Colloquium: Dr. M. Twardowski | Harbor Branch Oceanographic
In-Person PHYS 401
TITLE: Exploring physics-based algorithms for the NASA PACE mission
ABSTRACT: Semi-analytical algorithms (SAAs) for ocean color remote sensing derive in-water inherent optical properties (IOPs) such as absorption and backscattering from remote sensing reflectance. These IOPs can then be used as proxies for many important biogeochemical constituents in the ocean such as phytoplankton biomass, suspended particle mass, and particulate organic carbon. These constituents then are used as inputs into global models to understand processes such as oceanic productivity, global carbon flux, global warming, and climate change.
Past global ocean color imagers have been limited to only a few spectral bands. SAAs work by minimizing errors in physics-based spectral reconstruction of reflectance, so the spectral band limitations have constrained performance of SAAs. The NASA PACE mission will have a hyperspectral global ocean color imager for the first time with ~80 wavelengths through the visible domain, providing richer spectra with the potential to increase accuracy for physics-based algorithms.
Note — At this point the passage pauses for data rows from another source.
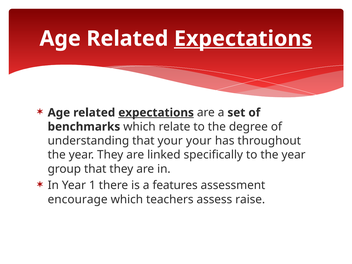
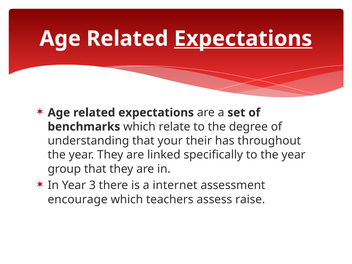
expectations at (156, 113) underline: present -> none
your your: your -> their
1: 1 -> 3
features: features -> internet
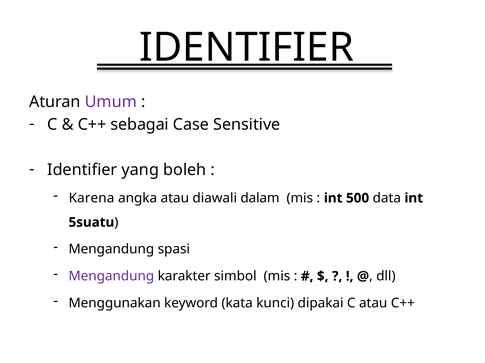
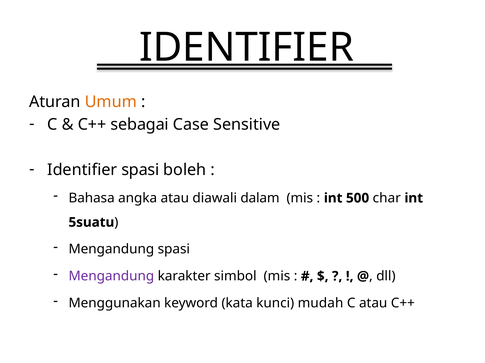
Umum colour: purple -> orange
Identifier yang: yang -> spasi
Karena: Karena -> Bahasa
data: data -> char
dipakai: dipakai -> mudah
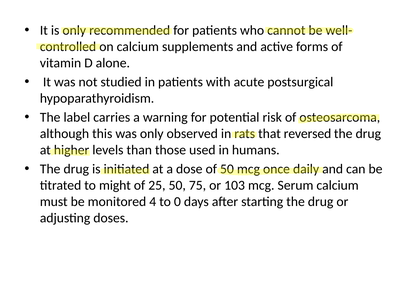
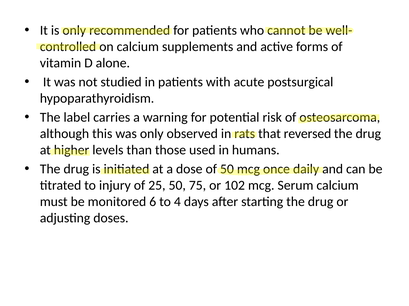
might: might -> injury
103: 103 -> 102
4: 4 -> 6
0: 0 -> 4
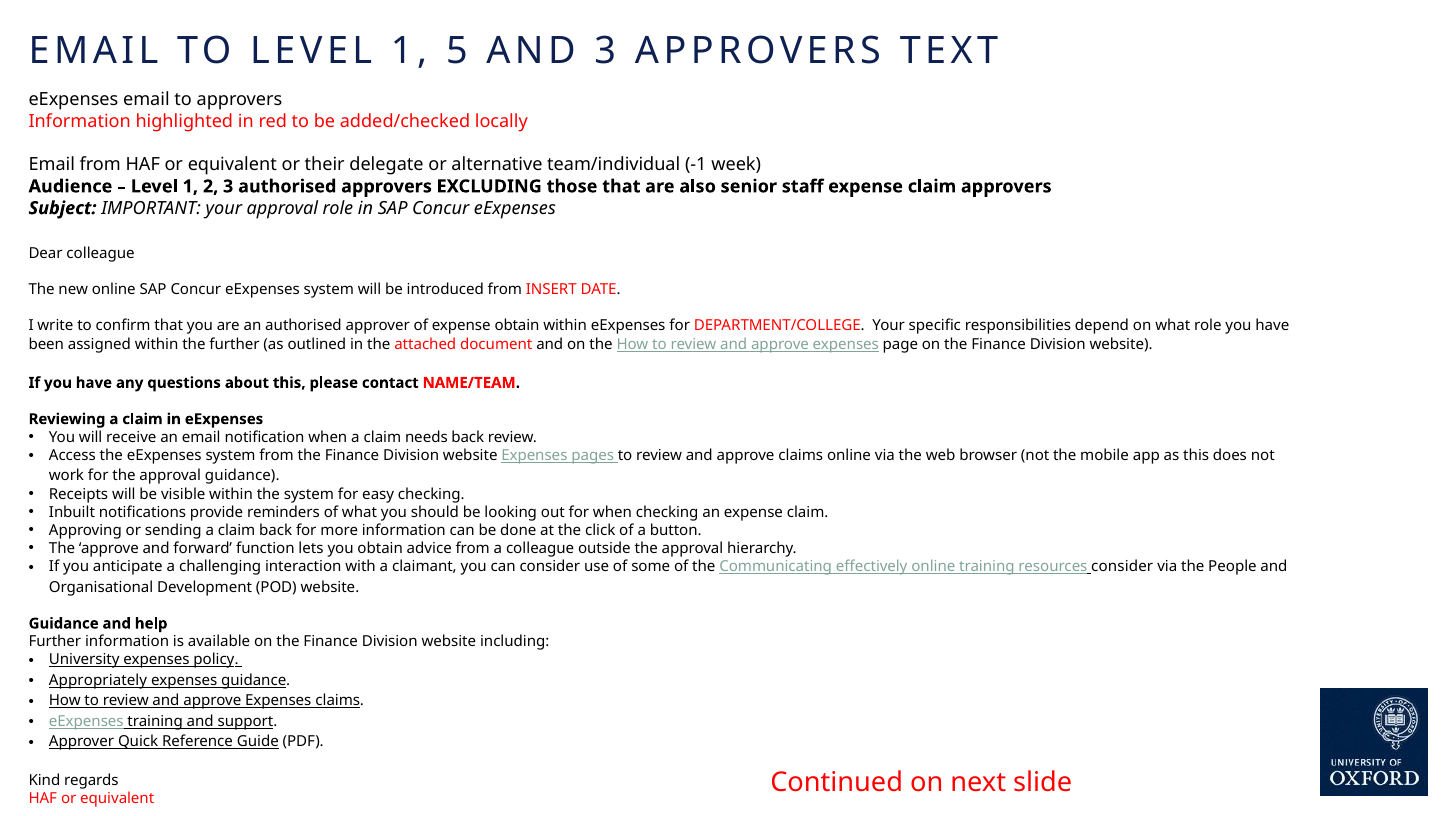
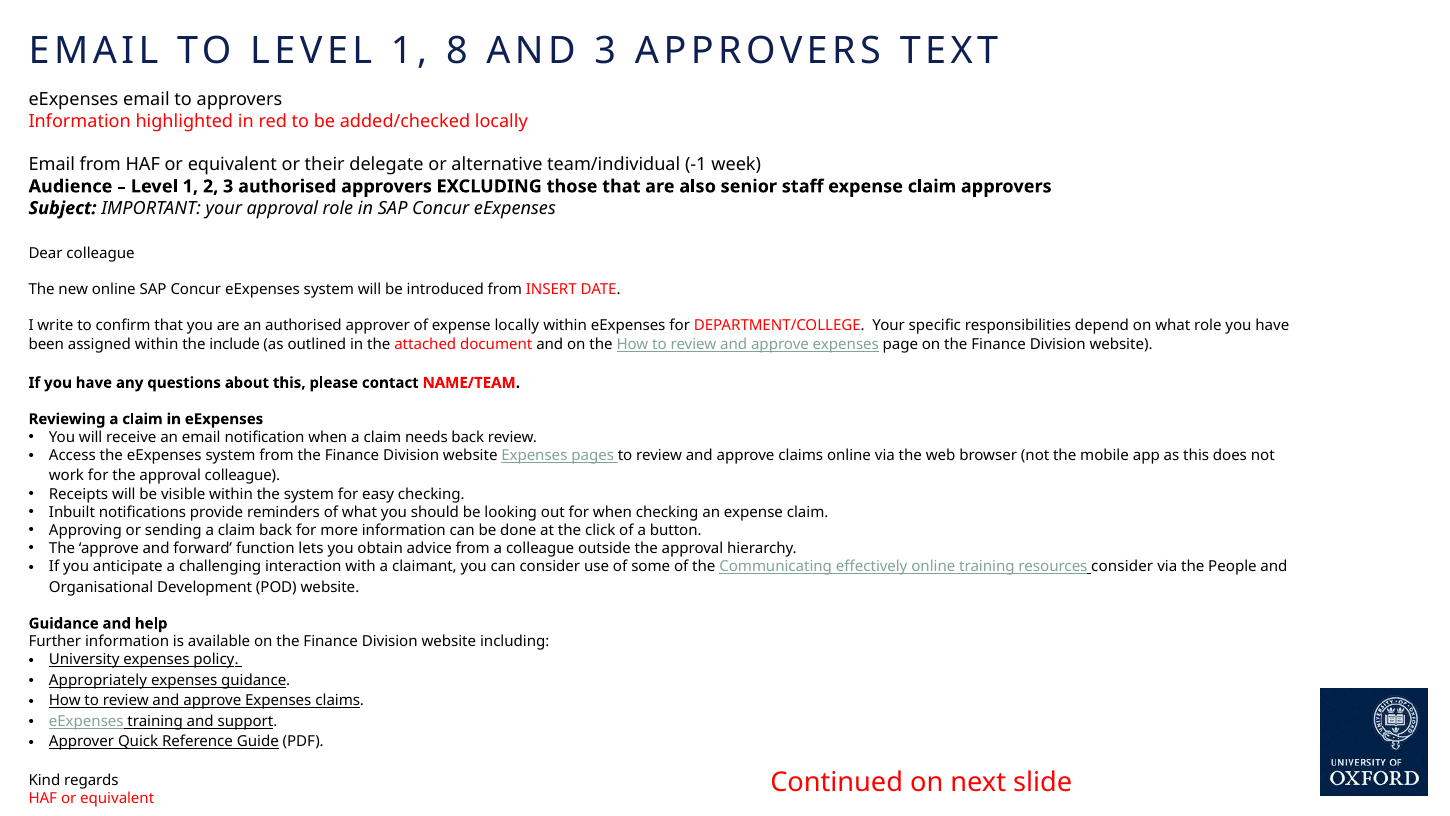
5: 5 -> 8
expense obtain: obtain -> locally
the further: further -> include
approval guidance: guidance -> colleague
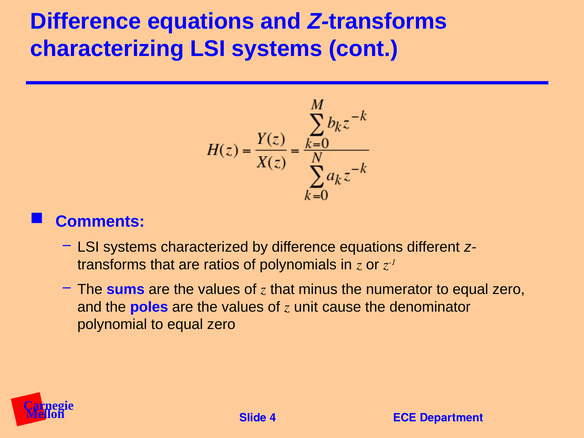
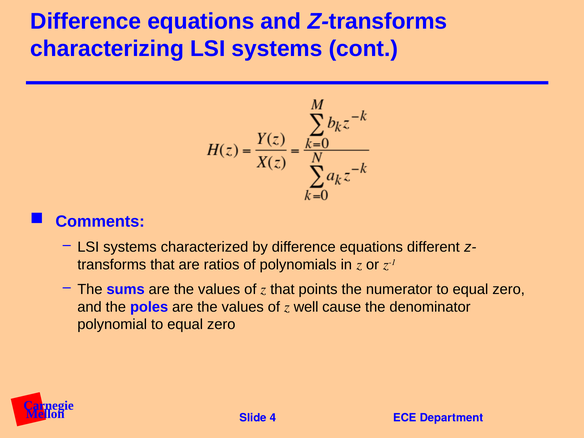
minus: minus -> points
unit: unit -> well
Our algorithm development work for PACE has revolved around a new physics-based remote sensing relationship we published in 2018 called ZTT. Unlike previous algorithms, the full bidirectional geometry of the problem, i.e., the specific solar zenith and viewing geometry, is integrated in ZTT, which is expected to improve performance. Uncertainties assessed with existing multi-spectra data sets are at least as good as current state-of-the-art algorithms. We are currently preparing to apply ZTT to future in-water hyperspectral data sets and to data from the PACE imager when launched in Jan 2024.